1. A device for stabilizing a blood vessel for cannulation comprising:

a first skid having a bottom surface;

a second skid having a bottom surface and running parallel and adjacent to said first skid; and

a connector interconnecting said first skid and said second skid, said connector having a bottom surface at least partially above a notional line drawn between said bottom surface of said first skid and said bottom surface of said second skid to define a channel under said connector, said channel being parallel to said skids.

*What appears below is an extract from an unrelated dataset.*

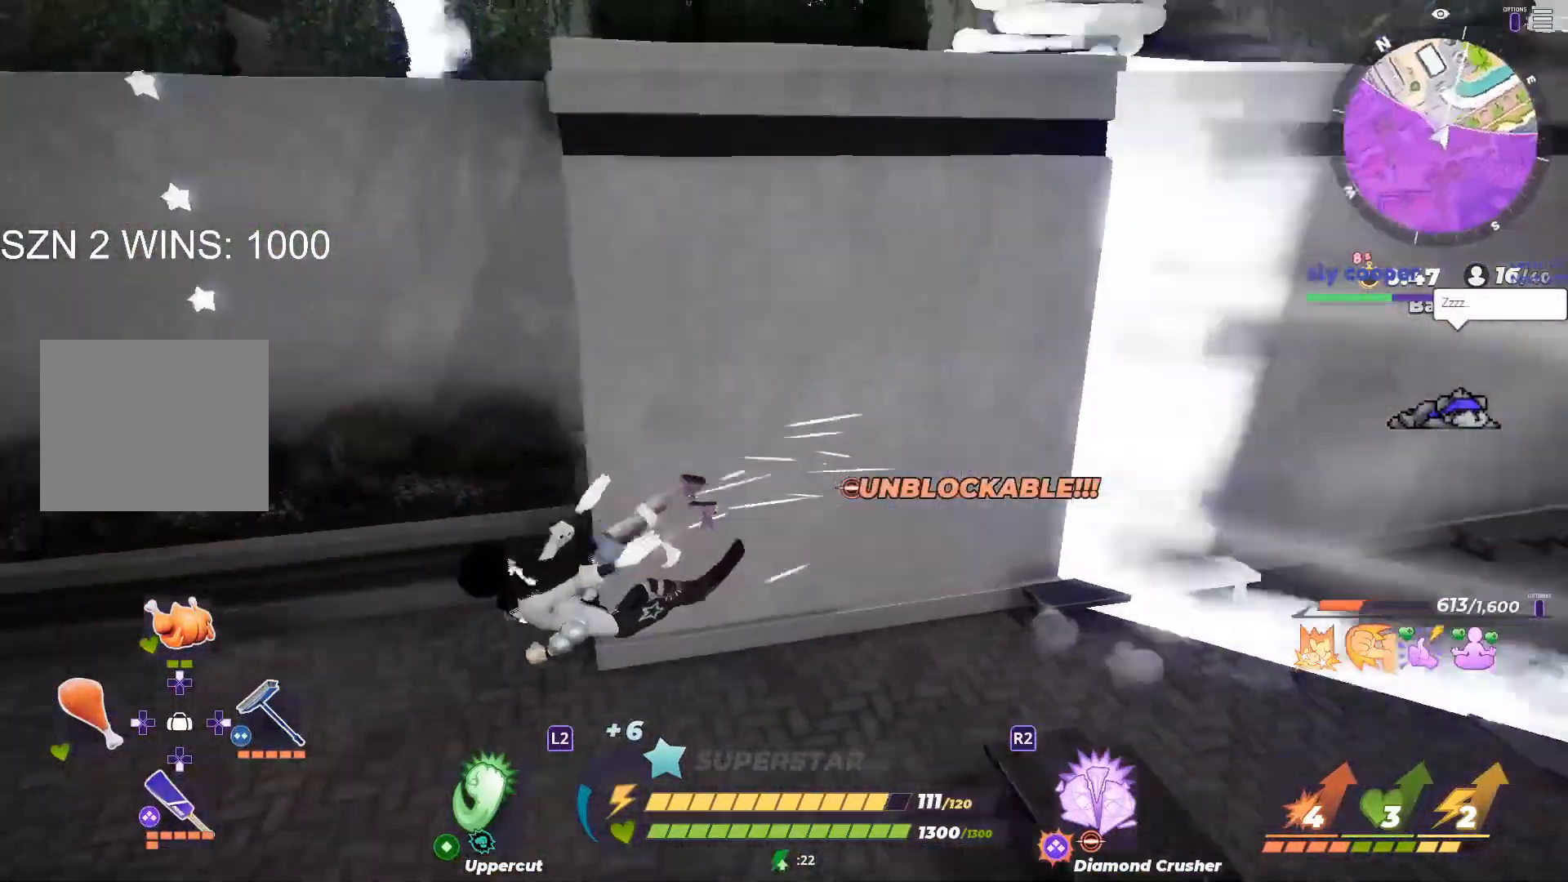
{"buttons": [], "left_stick": "up-right", "right_stick": "center", "button_events": []}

2. The device according to claim 1, wherein an apex of said bottom surface of said connector is at least as high as a thickness of the blood vessel to be cannulized.

3. The device according to claim 1, wherein said first skid and said second skid are separated by a distance greater than a diameter the blood vessel to be cannulized.

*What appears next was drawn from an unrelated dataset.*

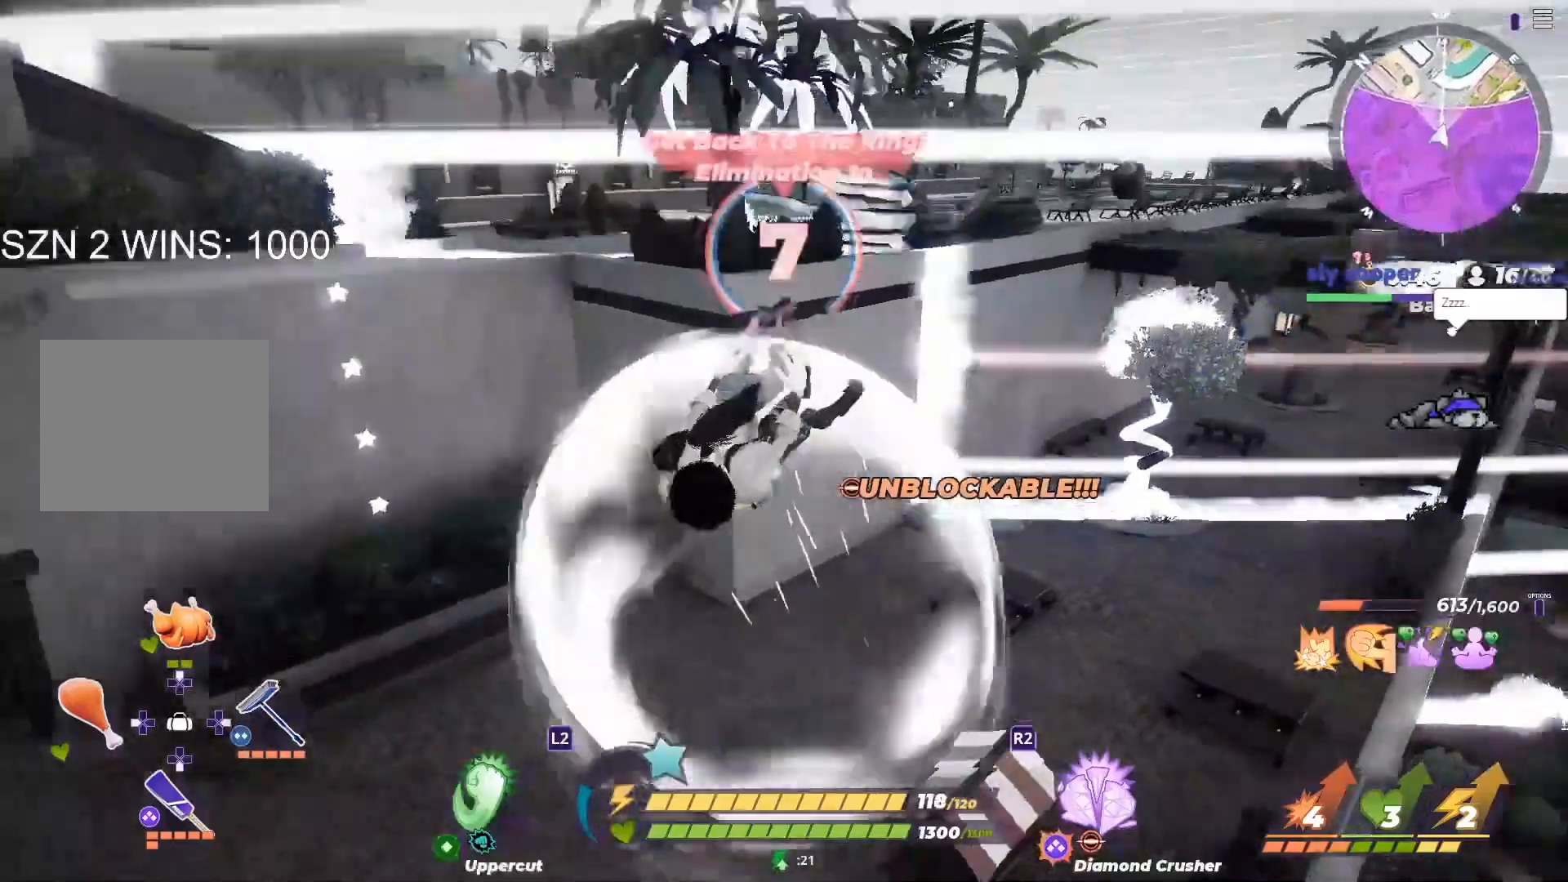
{"buttons": [], "left_stick": "up-right", "right_stick": "center", "button_events": []}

4. The device according to claim 1, wherein said distance separating said first skid from said second skid is at least five millimeters.

5. The device according to claim 3, wherein said distance separating said first skid from said second skid is at least nine millimeters.

6. The device according to claim 1, wherein said distance separating said first skid from said second skid is no more than 15 millimeters.

7. The device according to claim 1, further comprising a handle connected to said connector.

8. The device according to claim 7, wherein said handle is at an obtuse angle to said channel.

9. The device according to claim 1, wherein said handle is inclined at an obtuse angle from a plane defined by said first skid and said second skid.

10. The device according to claim 1, wherein at least one of said first skid and said second skid has a rounded distal end.

11. The device according to claim 1, wherein said skids are formed from steel.

12. The device according to claim 1, wherein said skids are formed from aluminum.

13. The device according to claim 1, wherein said skids are formed from a polymer.

14. The device according to claim 1, wherein said first skid and said second skid each are at least five millimeters wide.

15. The device according to claim 14, wherein said first skid and said second skid are each at least seven millimeters wide.

16. A method of stabilizing a blood vessel for canalization, which comprises:

applying topical force to skin on a first side of the blood vessel while applying topical force to skin on a second side of the blood vessel, said first side and said second side opposing each other; and

inserting a cannula into the blood vessel.

17. The method according to claim 16, which further comprises applying the force along the sides of the blood vessel for at least a length of insertion of the cannula.

18. The method according to claim 16, which further comprises applying the force two to five millimeters laterally from the blood vessel.

19. The method according to claim 16, which further comprises not restricting blood flow through the blood vessel.